After overcoming his reluctance to travel overseas, Lee Westwood reaped the rewards on the opening day of the US Open at Winged Foot.
Seeking a first major title at the 83rd attempt, Westwood carded a three-under-par 67 to lie just two shots off the lead held by Justin Thomas.
The 47-year-old opted out of the WGC-FedEx St Jude Invitational and US PGA Championship in early August, despite quarantine rules in the United States being relaxed for top sports stars.
But after taking advice from fellow players, the former world number decided to travel to New York for the second major of the year.
Impressively, he seemed to need little time to acclimatise, mastering the challenging Winged Foot layout in some style.
Asked if he was surprised that the golf course played relatively easily and if the players could expect a much tougher challenge ahead, Westwood said: “I don’t think they’ll have to toughen it up much.

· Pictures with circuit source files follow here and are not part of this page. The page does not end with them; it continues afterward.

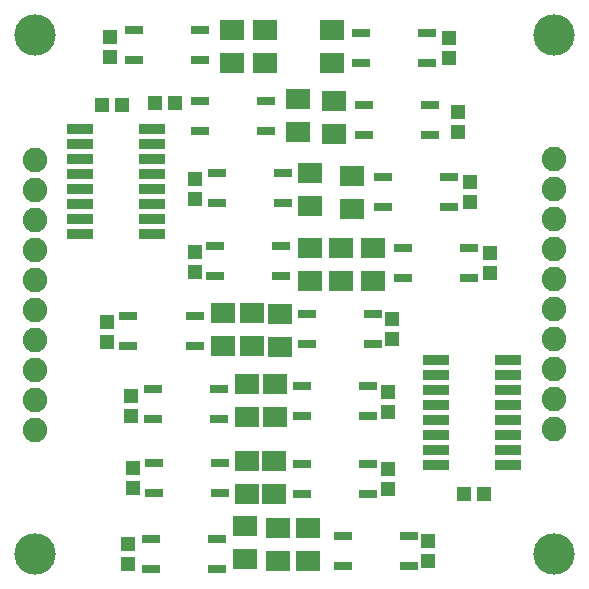
<source format=gbs>
G75*
G70*
%OFA0B0*%
%FSLAX24Y24*%
%IPPOS*%
%LPD*%
%AMOC8*
5,1,8,0,0,1.08239X$1,22.5*
%
%ADD10R,0.0880X0.0340*%
%ADD11R,0.0789X0.0710*%
%ADD12R,0.0592X0.0297*%
%ADD13R,0.0474X0.0513*%
%ADD14R,0.0513X0.0474*%
%ADD15C,0.1380*%
%ADD16C,0.0820*%
D10*
X002865Y012023D03*
X002865Y012523D03*
X002865Y013023D03*
X002865Y013523D03*
X002865Y014023D03*
X002865Y014523D03*
X002865Y015023D03*
X002865Y015523D03*
X005285Y015523D03*
X005285Y015023D03*
X005285Y014523D03*
X005285Y014023D03*
X005285Y013523D03*
X005285Y013023D03*
X005285Y012523D03*
X005285Y012023D03*
X014720Y007830D03*
X014720Y007330D03*
X014720Y006830D03*
X014720Y006330D03*
X014720Y005830D03*
X014720Y005330D03*
X014720Y004830D03*
X014720Y004330D03*
X017140Y004330D03*
X017140Y004830D03*
X017140Y005330D03*
X017140Y005830D03*
X017140Y006330D03*
X017140Y006830D03*
X017140Y007330D03*
X017140Y007830D03*
D11*
X012630Y010479D03*
X012630Y011581D03*
X011580Y011581D03*
X010530Y011581D03*
X010530Y010479D03*
X011580Y010479D03*
X009530Y009381D03*
X008619Y009392D03*
X007635Y009392D03*
X007635Y008289D03*
X008619Y008289D03*
X009530Y008279D03*
X009380Y007031D03*
X008435Y007030D03*
X008435Y005927D03*
X009380Y005929D03*
X009330Y004481D03*
X008435Y004467D03*
X008435Y003365D03*
X009330Y003379D03*
X009480Y002251D03*
X010480Y002251D03*
X010480Y001149D03*
X009480Y001149D03*
X008382Y001188D03*
X008382Y002290D03*
X010530Y012979D03*
X010530Y014081D03*
X010130Y015429D03*
X010130Y016531D03*
X011330Y016481D03*
X011330Y015379D03*
X011930Y013981D03*
X011930Y012879D03*
X011280Y017729D03*
X011280Y018831D03*
X009030Y018831D03*
X009030Y017729D03*
X007930Y017729D03*
X007930Y018831D03*
D12*
X006883Y018830D03*
X006883Y017830D03*
X006878Y016480D03*
X006878Y015480D03*
X007428Y014080D03*
X007428Y013080D03*
X007378Y011630D03*
X007378Y010630D03*
X006687Y009291D03*
X006687Y008291D03*
X007503Y006878D03*
X007503Y005878D03*
X007553Y004416D03*
X007553Y003416D03*
X007450Y001879D03*
X007450Y000879D03*
X005245Y000879D03*
X005245Y001879D03*
X005348Y003416D03*
X005348Y004416D03*
X005298Y005878D03*
X005298Y006878D03*
X004482Y008291D03*
X004482Y009291D03*
X009583Y010630D03*
X009583Y011630D03*
X009633Y013080D03*
X009633Y014080D03*
X009083Y015480D03*
X009083Y016480D03*
X012328Y016330D03*
X012328Y015330D03*
X012978Y013930D03*
X012978Y012930D03*
X013628Y011580D03*
X013628Y010580D03*
X012633Y009380D03*
X012633Y008380D03*
X012483Y006980D03*
X012483Y005980D03*
X012483Y004380D03*
X012483Y003380D03*
X011628Y001980D03*
X011628Y000980D03*
X013833Y000980D03*
X013833Y001980D03*
X010278Y003380D03*
X010278Y004380D03*
X010278Y005980D03*
X010278Y006980D03*
X010428Y008380D03*
X010428Y009380D03*
X015183Y012930D03*
X015183Y013930D03*
X014533Y015330D03*
X014533Y016330D03*
X014433Y017730D03*
X014433Y018730D03*
X012228Y018730D03*
X012228Y017730D03*
X015833Y011580D03*
X015833Y010580D03*
X004678Y017830D03*
X004678Y018830D03*
D13*
X003866Y018590D03*
X003866Y017921D03*
X006716Y013864D03*
X006716Y013195D03*
X006719Y011451D03*
X006719Y010782D03*
X003769Y009113D03*
X003769Y008444D03*
X004557Y006641D03*
X004557Y005972D03*
X004629Y004245D03*
X004629Y003576D03*
X004480Y001715D03*
X004480Y001045D03*
X013130Y003545D03*
X013130Y004215D03*
X013130Y006095D03*
X013130Y006765D03*
X013280Y008545D03*
X013280Y009215D03*
X016530Y010745D03*
X016530Y011415D03*
X015880Y013095D03*
X015880Y013765D03*
X015480Y015445D03*
X015480Y016115D03*
X015180Y017895D03*
X015180Y018565D03*
X014480Y001815D03*
X014480Y001145D03*
D14*
X015665Y003380D03*
X016335Y003380D03*
X006052Y016404D03*
X005382Y016404D03*
X004265Y016330D03*
X003595Y016330D03*
D15*
X001361Y001361D03*
X001361Y018684D03*
X018684Y018684D03*
X018684Y001361D03*
D16*
X018684Y005550D03*
X018684Y006550D03*
X018684Y007550D03*
X018684Y008550D03*
X018684Y009550D03*
X018684Y010550D03*
X018684Y011550D03*
X018684Y012550D03*
X018684Y013550D03*
X018684Y014550D03*
X001361Y014495D03*
X001361Y013495D03*
X001361Y012495D03*
X001361Y011495D03*
X001361Y010495D03*
X001361Y009495D03*
X001361Y008495D03*
X001361Y007495D03*
X001361Y006495D03*
X001361Y005495D03*
M02*

</source>
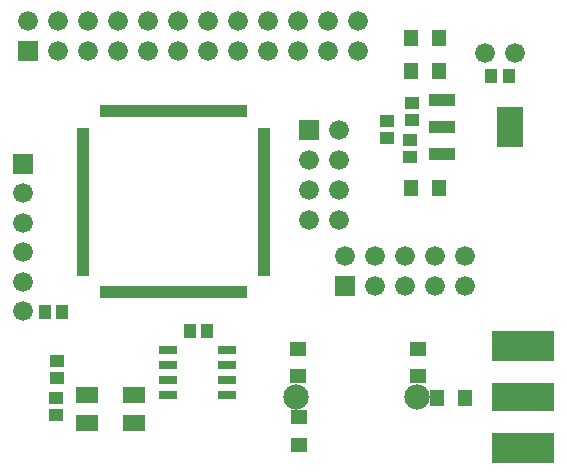
<source format=gts>
%FSLAX25Y25*%
%MOIN*%
G04 EasyPC Gerber Version 18.0.8 Build 3632 *
%ADD151R,0.01958X0.04340*%
%ADD149R,0.04340X0.01958*%
%ADD72R,0.04340X0.04931*%
%ADD152R,0.04734X0.05718*%
%ADD153R,0.06387X0.02923*%
%ADD88R,0.09065X0.13395*%
%ADD27R,0.06600X0.06600*%
%ADD28C,0.06600*%
%ADD154C,0.08474*%
%ADD29R,0.04931X0.04340*%
%ADD87R,0.09065X0.04340*%
%ADD73R,0.05718X0.04734*%
%ADD86R,0.07687X0.05324*%
%ADD155R,0.20600X0.09616*%
%ADD156R,0.20600X0.10246*%
X0Y0D02*
D02*
D27*
X13187Y151467D03*
X14833Y188907D03*
X108250Y162750D03*
X120250Y110750D03*
D02*
D28*
X13187Y102254D03*
Y112096D03*
Y121939D03*
Y131781D03*
Y141624D03*
X14833Y198907D03*
X24833Y188907D03*
Y198907D03*
X34833Y188907D03*
Y198907D03*
X44833Y188907D03*
Y198907D03*
X54833Y188907D03*
Y198907D03*
X64833Y188907D03*
Y198907D03*
X74833Y188907D03*
Y198907D03*
X84833Y188907D03*
Y198907D03*
X94833Y188907D03*
Y198907D03*
X104833Y188907D03*
Y198907D03*
X108250Y132750D03*
Y142750D03*
Y152750D03*
X114833Y188907D03*
Y198907D03*
X118250Y132750D03*
Y142750D03*
Y152750D03*
Y162750D03*
X120250Y120750D03*
X124833Y188907D03*
Y198907D03*
X130250Y110750D03*
Y120750D03*
X140250Y110750D03*
Y120750D03*
X150250Y110750D03*
Y120750D03*
X160250Y110750D03*
Y120750D03*
X167037Y188430D03*
X177037D03*
D02*
D29*
X24156Y67734D03*
Y73443D03*
X24344Y80057D03*
Y85766D03*
X134344Y159903D03*
Y165611D03*
X142144Y153703D03*
Y159411D03*
X142556Y165889D03*
Y171597D03*
D02*
D72*
X20234Y101844D03*
X25943D03*
X68557Y95656D03*
X74266D03*
X169189Y180644D03*
X174897D03*
D02*
D73*
X104573Y80545D03*
Y89797D03*
X104927Y57703D03*
Y66955D03*
X144573Y80545D03*
Y89797D03*
D02*
D86*
X34250Y64852D03*
Y74301D03*
X49998Y64852D03*
Y74301D03*
D02*
D87*
X152650Y154495D03*
Y163550D03*
Y172605D03*
D02*
D88*
X175485Y163550D03*
D02*
D149*
X33033Y115128D03*
Y117096D03*
Y119065D03*
Y121033D03*
Y123002D03*
Y124970D03*
Y126939D03*
Y128907D03*
Y130876D03*
Y132844D03*
Y134813D03*
Y136781D03*
Y138750D03*
Y140719D03*
Y142687D03*
Y144656D03*
Y146624D03*
Y148593D03*
Y150561D03*
Y152530D03*
Y154498D03*
Y156467D03*
Y158435D03*
Y160404D03*
Y162372D03*
X93467Y115128D03*
Y117096D03*
Y119065D03*
Y121033D03*
Y123002D03*
Y124970D03*
Y126939D03*
Y128907D03*
Y130876D03*
Y132844D03*
Y134813D03*
Y136781D03*
Y138750D03*
Y140719D03*
Y142687D03*
Y144656D03*
Y146624D03*
Y148593D03*
Y150561D03*
Y152530D03*
Y154498D03*
Y156467D03*
Y158435D03*
Y160404D03*
Y162372D03*
D02*
D151*
X39628Y108533D03*
Y168967D03*
X41596Y108533D03*
Y168967D03*
X43565Y108533D03*
Y168967D03*
X45533Y108533D03*
Y168967D03*
X47502Y108533D03*
Y168967D03*
X49470Y108533D03*
Y168967D03*
X51439Y108533D03*
Y168967D03*
X53407Y108533D03*
Y168967D03*
X55376Y108533D03*
Y168967D03*
X57344Y108533D03*
Y168967D03*
X59313Y108533D03*
Y168967D03*
X61281Y108533D03*
Y168967D03*
X63250Y108533D03*
Y168967D03*
X65219Y108533D03*
Y168967D03*
X67187Y108533D03*
Y168967D03*
X69156Y108533D03*
Y168967D03*
X71124Y108533D03*
Y168967D03*
X73093Y108533D03*
Y168967D03*
X75061Y108533D03*
Y168967D03*
X77030Y108533D03*
Y168967D03*
X78998Y108533D03*
Y168967D03*
X80967Y108533D03*
Y168967D03*
X82935Y108533D03*
Y168967D03*
X84904Y108533D03*
Y168967D03*
X86872Y108533D03*
Y168967D03*
D02*
D152*
X142445Y143227D03*
Y182227D03*
Y193227D03*
X151045Y73427D03*
X151697Y143227D03*
Y182227D03*
Y193227D03*
X160297Y73427D03*
D02*
D153*
X61348Y74250D03*
Y79250D03*
Y84250D03*
Y89250D03*
X81152Y74250D03*
Y79250D03*
Y84250D03*
Y89250D03*
D02*
D154*
X104191Y73750D03*
X144309D03*
D02*
D155*
X179644Y73561D03*
D02*
D156*
Y56553D03*
Y90569D03*
X0Y0D02*
M02*

</source>
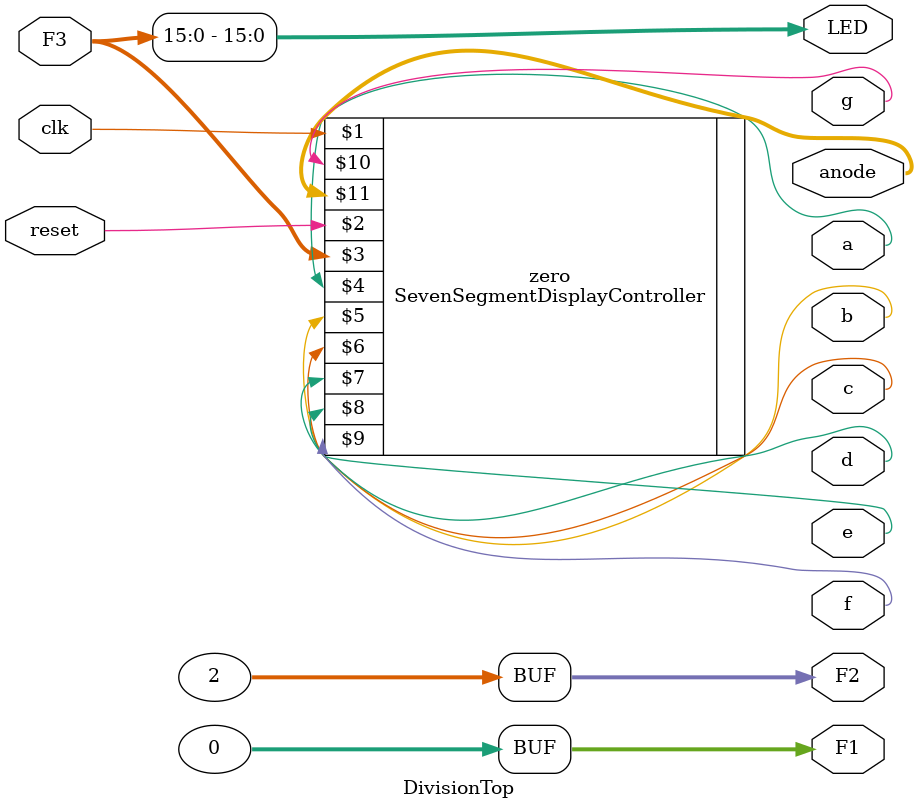
<source format=v>
`timescale 1ns / 1ps

module DivisionTop(clk, reset, F1,F2, F3, 
                    a, b, c, d, e, f, g, anode, 
                    LED);
//inputs
    input clk, reset; 
    //The quotient 
    input [31:0] F3; 
//outputs 
    //dividend and divisor 
    output wire [31:0] F1, F2;
    //7 segment display 
    output a, b, c, d, e, f, g;
    output [7:0] anode; 
    //16 LEDS 
    output wire [15:0] LED; 

//Module for displaying on the seven segment display     
SevenSegmentDisplayController zero(clk, reset, F3, 
                                      a, b, c, d, e, f, g,
                                      anode);
    //Hardcoded values 
    assign F1 = 0; 
    assign F2 = 2; 
    assign LED = F3; 
endmodule

</source>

“I think it’s gettable if you play well and hit the fairways, [but] it becomes a beast of a golf course if you start missing a few fairways and missing greens in the wrong places.
“I’m sure they can go a little bit harder with the flags as well, but US Open golf courses are never pushovers, and Winged Foot is never a pushover, but I’m sure it’s probably not going to get any easier.”
Westwood last played Winged Foot in the 1997 PGA Championship, and when asked to compare the golf course now with the way it was back then, he admitted it was tough to think that far back.
“It’s 23 years ago, to be honest I can’t really remember,” he said with a smile.
“I remember it being tough that week, obviously it was a little bit earlier in the year, it was in August, because that’s when the PGA Championship was.
“I remember playing with Tim Herron in the last round and I think he went bogey-free, and it was the only bogey-free round of the week, or one of only two, so it must have been playing tough.
“I remember it being thick rough, but I think at the start of the week I had a three-wood made for me with a little bit less loft, because back in the day you struggled to move it right to left, and I thought it was going to be easier with a three-wood.
“I didn’t carry a driver, so it couldn’t have been overly long in ’97, and it must have been running a little bit firm.
“Obviously, Davis won and everybody remembers him holing the putt with the rainbow on 18, but I don’t remember it raining during the week, so I think it was probably just playing hard and fast… and difficult.”
While Westwood is right in surmising that the course isn’t about to get any easier, if he continues to stay out of trouble and keep his ball in the fairway, he might just have a chance of breaking his major duck.